Its jets pounded militant hideouts in North Waziristan, leaving at least 15 dead. However, the Pakistani public may need to brace itself for another Taliban onslaught considering reports emerged that TTP commander Adnan Rashid was killed in the strikes.
After all, the Rawalpindi blast was orchestrated to seek vengeance for the deaths of Waliur Rehman and Hakeemullah Mehsud.
“This hadn't been planned before, and Pakistan Air Force jets were called to hit hideouts of the militants involved in attacks on security forces,” said a military official.
There are conflicting reports over the number of casualties. A Tribesmen from the region said that 15 people were killed, whereas a Taliban source put the death toll at 27. He claimed that civilians were also among the dead, but military sources said the scrambled jets were only targeting terrorist hideouts.
As authorities and the Taliban continue to trade deadly blows amid talks of gathering at the negotiating table, innocent civilians are the ones suffering the most.
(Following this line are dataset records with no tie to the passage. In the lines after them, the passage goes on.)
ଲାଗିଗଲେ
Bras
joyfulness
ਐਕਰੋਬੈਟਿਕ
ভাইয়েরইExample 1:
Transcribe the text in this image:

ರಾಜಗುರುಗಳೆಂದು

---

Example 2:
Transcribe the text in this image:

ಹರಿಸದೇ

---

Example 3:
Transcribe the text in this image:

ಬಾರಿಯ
North Waziristan is a restive tribal region in Khyber Pakhtunkhwa,a province ruled by the Pakistan Tehreek-e-Insaaf party. Its leader Imran Khan feels that negotiations are the only way forward.
Perhaps the ‘Great Khan’, as he is known in some circles, needs to ask his voters in the province if they are in any mood to talk to these savages, who have widowed and orphaned thousands in their wake.
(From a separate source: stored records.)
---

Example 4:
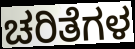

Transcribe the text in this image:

ಚರಿತೆಗಳ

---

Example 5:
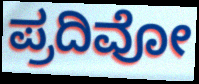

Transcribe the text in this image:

ಪ್ರದಿವೋ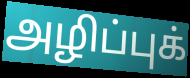
அழிப்புக்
If the latest reports coming out of Afghanistan are to be believed, the Taliban across the border are gearing up to expand into Pakistan and beyond, with no plans of stopping till a global Islamic caliphate is established.
These are worrying signs indeed and the Pak/Afghan region could see itself isolated from the rest of the world if the Taliban succeed in their designs.
Taking the Taliban head-on may result in severe consequences for civilians and the military in Pakistan. The militants are at their most dangerous when they have their backs to the wall and have terrorized the masses and the authorities alike with suicide attacks and guerilla warfare at key installations across the country. With the latest air strike in Waziristan, people throughout Pakistan must brace themselves for a tremendous backlash.
While some Pakistani politicians feel that their problems will leave with departure of US troops from Afghanistan, the Taliban warns it is preparing for “the long war ahead”.
With the majority of the Pakistan’s budget being spent on defense, one would expect the country to have rid itself from these extremists long ago, but the Taliban are like those indestructible villains from a sci-fi movie. You know the sort that tend to get back on their feet no matter how much ammunition is used on them?